Jest tylko jeden sposób na złagodzenie tej sytuacji. Dwie największe partie powinny być rozwiązane, a ich czołowi politycy przez 10 lat nie mogliby prowadzić działalności politycznej. Kampanie wyborcze nie mogą być przykrywką do łamania prawa i szkalowania ludzi — prawa należy przestrzegać.
Idiotyzm polityków szerzących kłamstwa sięgnął dna. Jak można w czasie przedwyborczym wylewać gów.no, a po wyborach nieszczerze przepraszać i tłumaczyć, że takie są prawa kampanii. Kłamstwa, oszczerstwa, pomówienia należy karać z urzędu. Najbardziej „zasłużeni politycy” w brudnej propagandzie powinni zniknąć ze sceny politycznej. Szczyt bezczelności w polityce sięgnął dna szamba gnojownicy.
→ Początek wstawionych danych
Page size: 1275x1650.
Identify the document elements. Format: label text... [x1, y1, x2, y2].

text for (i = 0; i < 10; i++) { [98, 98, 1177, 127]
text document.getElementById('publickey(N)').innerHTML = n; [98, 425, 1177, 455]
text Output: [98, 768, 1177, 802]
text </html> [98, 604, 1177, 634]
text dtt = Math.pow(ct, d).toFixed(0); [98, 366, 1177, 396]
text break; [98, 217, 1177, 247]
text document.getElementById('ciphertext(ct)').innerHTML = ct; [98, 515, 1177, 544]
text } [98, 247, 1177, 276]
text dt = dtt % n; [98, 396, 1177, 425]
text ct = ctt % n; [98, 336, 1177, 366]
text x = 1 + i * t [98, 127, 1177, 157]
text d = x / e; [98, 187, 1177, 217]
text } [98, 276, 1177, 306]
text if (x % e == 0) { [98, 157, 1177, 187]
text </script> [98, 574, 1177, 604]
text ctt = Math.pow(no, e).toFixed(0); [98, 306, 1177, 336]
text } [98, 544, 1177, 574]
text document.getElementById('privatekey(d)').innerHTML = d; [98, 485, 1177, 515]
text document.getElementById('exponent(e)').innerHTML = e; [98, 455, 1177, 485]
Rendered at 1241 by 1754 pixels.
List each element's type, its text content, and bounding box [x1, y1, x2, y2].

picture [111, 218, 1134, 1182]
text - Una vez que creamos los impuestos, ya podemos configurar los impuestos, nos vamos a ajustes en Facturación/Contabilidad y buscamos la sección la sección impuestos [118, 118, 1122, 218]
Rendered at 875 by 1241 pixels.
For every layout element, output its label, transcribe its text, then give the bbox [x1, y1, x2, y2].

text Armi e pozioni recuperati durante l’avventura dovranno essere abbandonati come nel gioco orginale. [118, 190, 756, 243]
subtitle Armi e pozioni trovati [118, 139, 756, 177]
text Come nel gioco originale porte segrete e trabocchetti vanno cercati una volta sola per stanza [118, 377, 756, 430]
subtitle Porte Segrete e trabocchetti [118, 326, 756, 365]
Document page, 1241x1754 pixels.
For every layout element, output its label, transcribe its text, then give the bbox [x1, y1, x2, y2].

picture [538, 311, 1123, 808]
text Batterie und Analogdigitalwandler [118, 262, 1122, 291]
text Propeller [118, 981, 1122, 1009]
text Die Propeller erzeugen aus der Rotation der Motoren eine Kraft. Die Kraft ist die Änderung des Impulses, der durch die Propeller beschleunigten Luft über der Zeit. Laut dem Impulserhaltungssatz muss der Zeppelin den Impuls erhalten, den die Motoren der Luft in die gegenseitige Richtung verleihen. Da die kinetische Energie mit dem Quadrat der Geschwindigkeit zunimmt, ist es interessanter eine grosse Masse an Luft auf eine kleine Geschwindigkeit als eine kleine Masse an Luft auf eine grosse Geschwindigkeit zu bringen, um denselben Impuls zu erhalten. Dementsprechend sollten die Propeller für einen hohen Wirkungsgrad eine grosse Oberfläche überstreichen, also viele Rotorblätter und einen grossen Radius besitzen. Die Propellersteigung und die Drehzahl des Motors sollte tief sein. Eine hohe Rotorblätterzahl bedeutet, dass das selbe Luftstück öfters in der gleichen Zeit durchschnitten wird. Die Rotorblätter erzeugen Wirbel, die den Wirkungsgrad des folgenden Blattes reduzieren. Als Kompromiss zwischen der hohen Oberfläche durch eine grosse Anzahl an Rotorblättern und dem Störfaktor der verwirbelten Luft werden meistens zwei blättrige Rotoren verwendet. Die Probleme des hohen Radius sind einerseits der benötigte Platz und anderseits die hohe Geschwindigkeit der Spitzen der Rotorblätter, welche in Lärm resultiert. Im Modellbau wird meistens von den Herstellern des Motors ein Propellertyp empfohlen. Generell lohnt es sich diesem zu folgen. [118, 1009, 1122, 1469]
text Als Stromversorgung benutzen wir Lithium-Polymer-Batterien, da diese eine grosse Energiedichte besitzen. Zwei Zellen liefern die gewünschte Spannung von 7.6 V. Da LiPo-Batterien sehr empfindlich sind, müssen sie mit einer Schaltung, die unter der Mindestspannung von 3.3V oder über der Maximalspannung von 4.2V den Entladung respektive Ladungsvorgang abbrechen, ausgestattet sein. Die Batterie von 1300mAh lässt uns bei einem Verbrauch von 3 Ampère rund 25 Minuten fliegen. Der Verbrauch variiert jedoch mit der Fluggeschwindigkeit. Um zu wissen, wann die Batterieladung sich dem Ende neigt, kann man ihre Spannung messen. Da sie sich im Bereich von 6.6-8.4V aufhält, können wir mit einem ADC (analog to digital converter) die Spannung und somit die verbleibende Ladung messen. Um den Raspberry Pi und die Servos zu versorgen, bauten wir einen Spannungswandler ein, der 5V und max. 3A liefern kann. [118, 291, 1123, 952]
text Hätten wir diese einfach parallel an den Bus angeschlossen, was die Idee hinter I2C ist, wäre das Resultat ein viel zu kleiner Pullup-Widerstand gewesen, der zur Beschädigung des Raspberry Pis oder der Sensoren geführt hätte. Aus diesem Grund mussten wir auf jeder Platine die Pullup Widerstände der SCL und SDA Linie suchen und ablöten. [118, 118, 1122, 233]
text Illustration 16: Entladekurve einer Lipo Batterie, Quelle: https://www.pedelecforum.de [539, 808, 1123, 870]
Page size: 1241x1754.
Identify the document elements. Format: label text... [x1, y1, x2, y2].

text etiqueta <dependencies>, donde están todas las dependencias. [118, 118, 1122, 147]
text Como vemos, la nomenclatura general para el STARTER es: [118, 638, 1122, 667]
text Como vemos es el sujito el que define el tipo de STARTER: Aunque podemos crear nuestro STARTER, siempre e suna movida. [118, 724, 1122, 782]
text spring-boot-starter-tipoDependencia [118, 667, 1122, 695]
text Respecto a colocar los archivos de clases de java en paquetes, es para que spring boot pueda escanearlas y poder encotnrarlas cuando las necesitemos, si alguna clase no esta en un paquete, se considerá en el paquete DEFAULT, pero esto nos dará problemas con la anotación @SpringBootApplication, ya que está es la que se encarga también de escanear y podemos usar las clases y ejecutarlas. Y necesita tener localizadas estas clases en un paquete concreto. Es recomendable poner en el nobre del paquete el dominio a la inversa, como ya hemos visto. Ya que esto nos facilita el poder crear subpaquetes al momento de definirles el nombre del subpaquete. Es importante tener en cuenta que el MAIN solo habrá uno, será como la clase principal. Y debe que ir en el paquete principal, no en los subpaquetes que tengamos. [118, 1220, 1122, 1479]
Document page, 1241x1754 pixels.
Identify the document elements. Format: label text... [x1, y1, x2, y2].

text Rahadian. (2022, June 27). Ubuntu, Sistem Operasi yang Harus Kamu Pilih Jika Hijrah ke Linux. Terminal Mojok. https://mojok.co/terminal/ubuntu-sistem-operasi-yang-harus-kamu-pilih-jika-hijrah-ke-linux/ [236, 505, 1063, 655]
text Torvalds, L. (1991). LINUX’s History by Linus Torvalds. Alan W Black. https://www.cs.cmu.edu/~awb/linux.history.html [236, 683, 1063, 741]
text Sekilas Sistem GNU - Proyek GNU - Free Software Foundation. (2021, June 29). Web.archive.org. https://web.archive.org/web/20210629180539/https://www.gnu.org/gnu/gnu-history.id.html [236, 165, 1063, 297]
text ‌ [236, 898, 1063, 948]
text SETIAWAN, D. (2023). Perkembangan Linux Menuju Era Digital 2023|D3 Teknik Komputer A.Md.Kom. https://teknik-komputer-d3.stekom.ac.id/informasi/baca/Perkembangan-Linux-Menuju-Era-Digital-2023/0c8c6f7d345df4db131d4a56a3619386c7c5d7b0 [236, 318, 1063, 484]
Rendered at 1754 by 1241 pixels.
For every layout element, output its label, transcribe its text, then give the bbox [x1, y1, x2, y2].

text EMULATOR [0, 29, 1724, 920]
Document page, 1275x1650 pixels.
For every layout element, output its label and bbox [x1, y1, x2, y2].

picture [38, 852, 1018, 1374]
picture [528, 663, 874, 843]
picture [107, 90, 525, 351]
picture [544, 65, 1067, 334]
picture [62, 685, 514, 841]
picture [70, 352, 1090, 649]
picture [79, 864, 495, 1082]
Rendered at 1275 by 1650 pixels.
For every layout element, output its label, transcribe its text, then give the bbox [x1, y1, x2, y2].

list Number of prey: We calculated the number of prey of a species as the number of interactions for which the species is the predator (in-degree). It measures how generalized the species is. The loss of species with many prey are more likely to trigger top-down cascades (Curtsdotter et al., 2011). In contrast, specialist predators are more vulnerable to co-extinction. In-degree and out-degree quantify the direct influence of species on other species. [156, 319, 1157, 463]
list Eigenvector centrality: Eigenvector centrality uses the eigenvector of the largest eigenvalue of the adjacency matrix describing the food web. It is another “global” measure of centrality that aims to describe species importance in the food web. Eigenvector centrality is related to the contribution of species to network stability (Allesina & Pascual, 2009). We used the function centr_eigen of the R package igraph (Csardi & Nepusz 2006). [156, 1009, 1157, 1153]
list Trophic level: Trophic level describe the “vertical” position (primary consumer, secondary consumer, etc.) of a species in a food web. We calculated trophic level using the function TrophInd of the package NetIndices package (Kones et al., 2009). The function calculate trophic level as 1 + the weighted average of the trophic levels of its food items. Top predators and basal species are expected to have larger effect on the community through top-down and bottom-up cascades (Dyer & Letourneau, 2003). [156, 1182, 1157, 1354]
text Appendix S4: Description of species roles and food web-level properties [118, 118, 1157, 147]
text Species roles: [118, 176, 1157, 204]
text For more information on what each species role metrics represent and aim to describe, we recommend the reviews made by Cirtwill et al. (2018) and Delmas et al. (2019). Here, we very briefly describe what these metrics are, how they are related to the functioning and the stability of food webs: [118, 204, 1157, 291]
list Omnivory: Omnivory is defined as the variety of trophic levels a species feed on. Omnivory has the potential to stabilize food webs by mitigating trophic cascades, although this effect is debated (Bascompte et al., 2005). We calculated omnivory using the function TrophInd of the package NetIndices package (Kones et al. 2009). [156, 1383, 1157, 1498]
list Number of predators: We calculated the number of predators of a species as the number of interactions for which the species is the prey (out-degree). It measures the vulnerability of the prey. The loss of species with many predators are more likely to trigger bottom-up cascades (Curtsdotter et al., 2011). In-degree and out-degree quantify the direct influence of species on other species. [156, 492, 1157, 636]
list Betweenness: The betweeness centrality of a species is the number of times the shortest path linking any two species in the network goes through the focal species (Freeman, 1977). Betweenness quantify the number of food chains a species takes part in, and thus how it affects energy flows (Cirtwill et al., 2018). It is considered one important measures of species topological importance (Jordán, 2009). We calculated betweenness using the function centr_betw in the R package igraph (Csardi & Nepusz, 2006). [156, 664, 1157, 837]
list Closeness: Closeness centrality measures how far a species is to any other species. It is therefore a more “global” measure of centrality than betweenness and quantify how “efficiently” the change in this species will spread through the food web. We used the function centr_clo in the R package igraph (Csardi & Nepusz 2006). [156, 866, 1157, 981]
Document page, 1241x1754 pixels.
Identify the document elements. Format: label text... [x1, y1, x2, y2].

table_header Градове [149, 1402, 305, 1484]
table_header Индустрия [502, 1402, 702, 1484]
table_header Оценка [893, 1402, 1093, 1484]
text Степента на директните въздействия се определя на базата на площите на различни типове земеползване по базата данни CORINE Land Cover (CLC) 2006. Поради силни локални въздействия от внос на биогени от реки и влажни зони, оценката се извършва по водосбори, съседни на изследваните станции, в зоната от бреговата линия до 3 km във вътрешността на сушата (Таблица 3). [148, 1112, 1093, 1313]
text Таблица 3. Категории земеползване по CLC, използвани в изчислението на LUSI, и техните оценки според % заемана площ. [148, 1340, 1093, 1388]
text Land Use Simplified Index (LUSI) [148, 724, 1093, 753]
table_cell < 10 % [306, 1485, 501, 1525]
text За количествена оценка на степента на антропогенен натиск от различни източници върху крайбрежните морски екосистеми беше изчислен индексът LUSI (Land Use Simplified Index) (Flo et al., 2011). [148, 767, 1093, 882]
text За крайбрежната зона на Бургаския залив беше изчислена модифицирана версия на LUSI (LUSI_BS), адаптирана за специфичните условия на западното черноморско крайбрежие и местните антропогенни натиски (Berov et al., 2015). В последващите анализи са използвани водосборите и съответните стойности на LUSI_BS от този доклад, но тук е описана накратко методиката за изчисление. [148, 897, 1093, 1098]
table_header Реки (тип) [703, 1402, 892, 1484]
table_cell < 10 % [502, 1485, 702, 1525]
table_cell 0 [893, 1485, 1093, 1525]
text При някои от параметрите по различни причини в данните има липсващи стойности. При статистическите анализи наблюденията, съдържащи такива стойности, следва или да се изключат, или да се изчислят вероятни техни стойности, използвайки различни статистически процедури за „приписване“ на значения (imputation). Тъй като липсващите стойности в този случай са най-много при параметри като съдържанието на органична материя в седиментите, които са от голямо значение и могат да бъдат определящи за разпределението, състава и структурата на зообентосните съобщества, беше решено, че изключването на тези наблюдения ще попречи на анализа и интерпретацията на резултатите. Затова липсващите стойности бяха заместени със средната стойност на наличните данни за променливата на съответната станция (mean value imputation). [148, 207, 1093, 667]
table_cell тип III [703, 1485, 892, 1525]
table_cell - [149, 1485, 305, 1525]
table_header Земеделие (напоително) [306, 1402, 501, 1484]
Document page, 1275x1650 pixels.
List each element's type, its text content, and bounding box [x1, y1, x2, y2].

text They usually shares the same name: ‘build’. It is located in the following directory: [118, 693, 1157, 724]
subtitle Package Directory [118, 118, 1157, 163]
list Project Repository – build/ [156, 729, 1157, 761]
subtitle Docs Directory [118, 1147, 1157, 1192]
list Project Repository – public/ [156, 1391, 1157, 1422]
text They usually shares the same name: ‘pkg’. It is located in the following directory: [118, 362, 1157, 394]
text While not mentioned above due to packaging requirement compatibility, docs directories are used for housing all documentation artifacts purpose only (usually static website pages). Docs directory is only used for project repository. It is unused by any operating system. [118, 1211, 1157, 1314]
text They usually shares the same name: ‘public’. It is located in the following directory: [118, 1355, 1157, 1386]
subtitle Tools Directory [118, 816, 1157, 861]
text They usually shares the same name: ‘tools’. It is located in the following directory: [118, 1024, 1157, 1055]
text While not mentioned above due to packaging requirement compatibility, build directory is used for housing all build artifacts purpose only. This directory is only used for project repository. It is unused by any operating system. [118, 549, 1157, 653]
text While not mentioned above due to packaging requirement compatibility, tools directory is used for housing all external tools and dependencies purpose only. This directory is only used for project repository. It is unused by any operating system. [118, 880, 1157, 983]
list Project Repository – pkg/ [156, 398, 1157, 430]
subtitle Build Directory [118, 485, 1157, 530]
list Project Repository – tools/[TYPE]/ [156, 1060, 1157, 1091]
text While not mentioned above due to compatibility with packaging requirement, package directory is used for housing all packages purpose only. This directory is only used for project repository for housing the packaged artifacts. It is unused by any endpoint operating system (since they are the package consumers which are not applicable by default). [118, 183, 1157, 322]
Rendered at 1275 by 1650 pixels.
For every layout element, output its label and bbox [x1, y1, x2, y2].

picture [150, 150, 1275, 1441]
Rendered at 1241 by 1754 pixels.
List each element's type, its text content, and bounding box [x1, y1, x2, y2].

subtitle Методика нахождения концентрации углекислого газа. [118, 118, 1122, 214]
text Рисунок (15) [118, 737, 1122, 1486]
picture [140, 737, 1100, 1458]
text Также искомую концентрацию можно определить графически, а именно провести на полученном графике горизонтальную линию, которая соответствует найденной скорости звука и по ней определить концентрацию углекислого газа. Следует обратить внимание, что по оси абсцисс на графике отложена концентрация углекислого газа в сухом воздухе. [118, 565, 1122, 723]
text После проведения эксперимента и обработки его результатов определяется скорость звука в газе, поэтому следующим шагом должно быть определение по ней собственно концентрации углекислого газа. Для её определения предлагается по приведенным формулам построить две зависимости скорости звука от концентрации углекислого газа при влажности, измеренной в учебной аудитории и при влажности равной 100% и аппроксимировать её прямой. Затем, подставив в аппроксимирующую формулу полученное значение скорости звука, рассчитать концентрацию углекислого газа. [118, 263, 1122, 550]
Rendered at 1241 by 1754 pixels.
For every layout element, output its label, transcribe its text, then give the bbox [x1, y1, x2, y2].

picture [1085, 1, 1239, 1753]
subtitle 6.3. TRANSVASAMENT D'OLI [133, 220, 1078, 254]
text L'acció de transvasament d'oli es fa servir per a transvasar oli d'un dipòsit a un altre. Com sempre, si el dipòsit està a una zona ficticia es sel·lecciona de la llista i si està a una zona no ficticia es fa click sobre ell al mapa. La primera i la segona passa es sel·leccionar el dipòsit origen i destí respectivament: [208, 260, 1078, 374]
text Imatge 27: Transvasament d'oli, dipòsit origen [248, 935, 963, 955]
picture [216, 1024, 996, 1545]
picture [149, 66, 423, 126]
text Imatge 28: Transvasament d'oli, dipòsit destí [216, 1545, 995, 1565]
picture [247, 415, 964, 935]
Druga bardzo śmierdząca sprawa to media, które bezkarnie obrzucają przeciwników błotem. Lejące się szambo przez 24 h na dobę skutecznie pierze umysł części wyborców. Dziennikarze ziejący nienawiścią powinni
odszczekać wyrządzone zło i również przez kilka lat nie mogliby
pracować w zawodzie. Dotyczy to mediów publicznych i komercyjnych.
Ze smutkiem stwierdzam, że do podziału społeczeństwa przyłożył rękę kk, a powinien łączyć w myśl przykazaniom.